Required work -> Reproduce the passage of the Rod Stewart article below, beginning with "IT'S SUMMER 1971, and" and continuing through "little light posing.".

IT'S SUMMER 1971, and I am with my father at Brands Hatch, the noisy shrine to Formula One motor racing. In the parking lot, two lanes of cars are heading for the exit when their procession is halted by a couple of tough-looking bouncers. They stand before the lead Toyota, extending their hands like traffic policemen, then wave a spectacular yellow Lamborghini Miura through the gates. The queue re-starts. We drive out. And exactly 100 yards up the road, we encounter the canary-hued Italian passion-wagon again, parked on the grass verge. Standing beside it, drinking champagne, oblivious to our staring eyes, is a skinny oik with a large nose, a shiny yellow satin suit and a blonde-goddess girlfriend. Rod Stewart and Dee Harrington have decided that, rather than sit in a traffic jam, they'll while away half an hour with vintage Krug and a little light posing.
One's first reaction was, I'm afraid: who does this flash git think he is? One's second was: if someone like him can get the money, the car, the girl and the plonk, can I have some too? Many of us looked at Rod Stewart that summer, the summer Every Picture Tells A Story was released, and thought, with a mix of jealousy and snobbery, how did he do that? The answer, of course, was right in their ears - the voice, that husky mid-Atlantic rasp that sounds so vulnerable in its lower depths, and so stadium-swayingly confident in its upper reaches - as its owner's biggest hit, "Maggie May", sounded from every window that summer and became the first British single to head the pop charts simultaneously in the UK and America.
Stewart is self-conscious about his voice. It's a matter of amazement to him that, because of the convergence of two muscles in a V-shape at the back of his throat, millions of records, billions of dollars, umpteen tours, hotels, cars, drugs and girlfriends have cascaded his way for 27 years in a ceaseless lava-flow of success. He modelled his singing, he says, on his hero Sam Cooke, who used to sing half a tone higher than his natural register. (Indeed, Stewart always seemed to be singing upwards, straining up to the microphone, when not waving the stand around like a delinquent majorette). Sometimes he overdid it and his throat would bleed after a concert; now he takes it easier. British audiences will have a chance to check out its current form when Rod the ex-Mod, former Spandex King, model train fanatic, Tartan Army camp-follower, chronic Party Animal and allegedly retired satyr, plays five dates at Earl's Court starting this Wednesday.

Extracted material ->
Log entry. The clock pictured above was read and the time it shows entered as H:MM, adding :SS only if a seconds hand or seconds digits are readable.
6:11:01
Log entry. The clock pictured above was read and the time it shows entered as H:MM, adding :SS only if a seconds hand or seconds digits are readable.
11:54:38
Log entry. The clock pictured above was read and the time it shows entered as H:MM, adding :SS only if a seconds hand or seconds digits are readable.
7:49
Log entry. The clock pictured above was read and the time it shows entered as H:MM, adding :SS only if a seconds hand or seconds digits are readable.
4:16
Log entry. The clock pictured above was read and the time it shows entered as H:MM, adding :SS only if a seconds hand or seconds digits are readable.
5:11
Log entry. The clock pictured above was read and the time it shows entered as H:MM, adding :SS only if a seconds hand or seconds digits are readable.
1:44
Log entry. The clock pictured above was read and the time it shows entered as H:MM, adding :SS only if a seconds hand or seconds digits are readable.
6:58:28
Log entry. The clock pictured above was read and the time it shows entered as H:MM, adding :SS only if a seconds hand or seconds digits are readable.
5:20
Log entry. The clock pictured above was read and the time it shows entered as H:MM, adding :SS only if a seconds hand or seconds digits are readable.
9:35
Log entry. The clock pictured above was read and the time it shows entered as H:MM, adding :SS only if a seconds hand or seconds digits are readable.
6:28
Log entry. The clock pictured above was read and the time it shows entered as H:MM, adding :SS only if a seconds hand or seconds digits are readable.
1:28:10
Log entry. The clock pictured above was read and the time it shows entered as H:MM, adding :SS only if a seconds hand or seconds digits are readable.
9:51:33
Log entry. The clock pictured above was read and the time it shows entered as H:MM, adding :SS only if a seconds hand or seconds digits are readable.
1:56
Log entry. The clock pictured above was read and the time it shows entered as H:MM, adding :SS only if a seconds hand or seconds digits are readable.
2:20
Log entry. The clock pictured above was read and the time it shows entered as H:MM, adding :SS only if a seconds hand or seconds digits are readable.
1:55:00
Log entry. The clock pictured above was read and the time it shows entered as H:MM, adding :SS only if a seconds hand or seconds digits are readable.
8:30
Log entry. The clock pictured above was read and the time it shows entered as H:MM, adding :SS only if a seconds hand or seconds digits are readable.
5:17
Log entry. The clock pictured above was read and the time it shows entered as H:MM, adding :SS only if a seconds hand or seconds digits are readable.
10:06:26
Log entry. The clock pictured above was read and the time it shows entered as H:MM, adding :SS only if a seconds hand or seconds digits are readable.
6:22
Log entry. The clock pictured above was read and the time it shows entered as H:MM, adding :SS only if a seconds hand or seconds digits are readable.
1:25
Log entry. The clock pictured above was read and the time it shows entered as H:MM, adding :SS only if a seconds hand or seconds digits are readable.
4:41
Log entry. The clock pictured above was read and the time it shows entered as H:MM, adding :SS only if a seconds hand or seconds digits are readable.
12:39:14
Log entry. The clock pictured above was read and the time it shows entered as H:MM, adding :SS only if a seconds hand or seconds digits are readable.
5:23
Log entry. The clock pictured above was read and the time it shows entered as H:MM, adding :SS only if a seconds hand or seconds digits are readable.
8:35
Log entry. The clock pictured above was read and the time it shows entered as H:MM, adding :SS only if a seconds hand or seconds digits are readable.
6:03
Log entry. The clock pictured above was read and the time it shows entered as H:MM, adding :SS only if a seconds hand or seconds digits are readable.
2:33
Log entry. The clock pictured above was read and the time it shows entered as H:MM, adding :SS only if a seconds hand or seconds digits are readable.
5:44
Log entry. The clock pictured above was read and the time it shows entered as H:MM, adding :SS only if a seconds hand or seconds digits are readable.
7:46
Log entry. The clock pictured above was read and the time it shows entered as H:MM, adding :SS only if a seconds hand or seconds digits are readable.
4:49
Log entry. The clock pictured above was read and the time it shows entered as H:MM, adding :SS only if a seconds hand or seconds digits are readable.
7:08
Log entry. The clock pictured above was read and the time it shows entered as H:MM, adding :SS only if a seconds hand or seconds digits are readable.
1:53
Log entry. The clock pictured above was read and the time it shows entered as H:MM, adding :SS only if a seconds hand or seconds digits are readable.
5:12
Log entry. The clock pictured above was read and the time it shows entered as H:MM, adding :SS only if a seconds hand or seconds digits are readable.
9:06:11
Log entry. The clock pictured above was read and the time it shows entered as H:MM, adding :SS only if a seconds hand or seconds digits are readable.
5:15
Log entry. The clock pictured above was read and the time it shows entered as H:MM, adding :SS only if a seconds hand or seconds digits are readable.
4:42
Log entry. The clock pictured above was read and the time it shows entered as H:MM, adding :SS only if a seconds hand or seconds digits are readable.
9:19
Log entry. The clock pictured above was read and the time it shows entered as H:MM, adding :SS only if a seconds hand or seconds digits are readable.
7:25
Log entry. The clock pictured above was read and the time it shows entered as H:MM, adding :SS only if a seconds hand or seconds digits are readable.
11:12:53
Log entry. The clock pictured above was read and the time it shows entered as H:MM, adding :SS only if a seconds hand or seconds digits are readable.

Output of the exercise ->
IT'S SUMMER 1971, and I am with my father at Brands Hatch, the noisy shrine to Formula One motor racing. In the parking lot, two lanes of cars are heading for the exit when their procession is halted by a couple of tough-looking bouncers. They stand before the lead Toyota, extending their hands like traffic policemen, then wave a spectacular yellow Lamborghini Miura through the gates. The queue re-starts. We drive out. And exactly 100 yards up the road, we encounter the canary-hued Italian passion-wagon again, parked on the grass verge. Standing beside it, drinking champagne, oblivious to our staring eyes, is a skinny oik with a large nose, a shiny yellow satin suit and a blonde-goddess girlfriend. Rod Stewart and Dee Harrington have decided that, rather than sit in a traffic jam, they'll while away half an hour with vintage Krug and a little light posing.